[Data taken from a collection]
----------
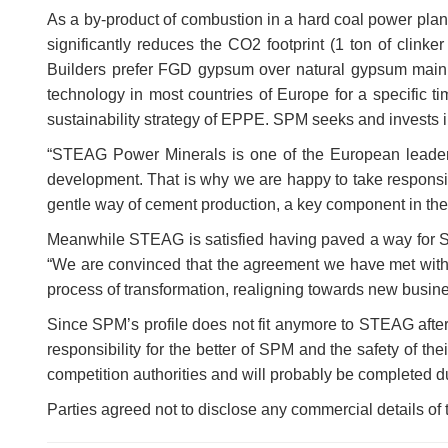
As a by-product of combustion in a hard coal power plant,
significantly reduces the CO2 footprint (1 ton of clink
Builders prefer FGD gypsum over natural gypsum mainly
technology in most countries of Europe for a specific ti
sustainability strategy of EPPE. SPM seeks and invests in
“STEAG Power Minerals is one of the European leaders
development. That is why we are happy to take responsib
gentle way of cement production, a key component in the
Meanwhile STEAG is satisfied having paved a way for SP
“We are convinced that the agreement we have met with 
process of transformation, realigning towards new bus
Since SPM’s profile does not fit anymore to STEAG after 
responsibility for the better of SPM and the safety of th
competition authorities and will probably be completed du
Parties agreed not to disclose any commercial details of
----------
Directions for this task ▸ Copy the text lines of the data above word for word, with the same line breaks. Leave out the pictures.

Task output ▸
As a by-product of combustion in a hard coal power plant,
significantly reduces the CO2 footprint (1 ton of clink
Builders prefer FGD gypsum over natural gypsum mainly
technology in most countries of Europe for a specific ti
sustainability strategy of EPPE. SPM seeks and invests in
“STEAG Power Minerals is one of the European leaders
development. That is why we are happy to take responsib
gentle way of cement production, a key component in the
Meanwhile STEAG is satisfied having paved a way for SP
“We are convinced that the agreement we have met with 
process of transformation, realigning towards new bus
Since SPM’s profile does not fit anymore to STEAG after 
responsibility for the better of SPM and the safety of th
competition authorities and will probably be completed du
Parties agreed not to disclose any commercial details of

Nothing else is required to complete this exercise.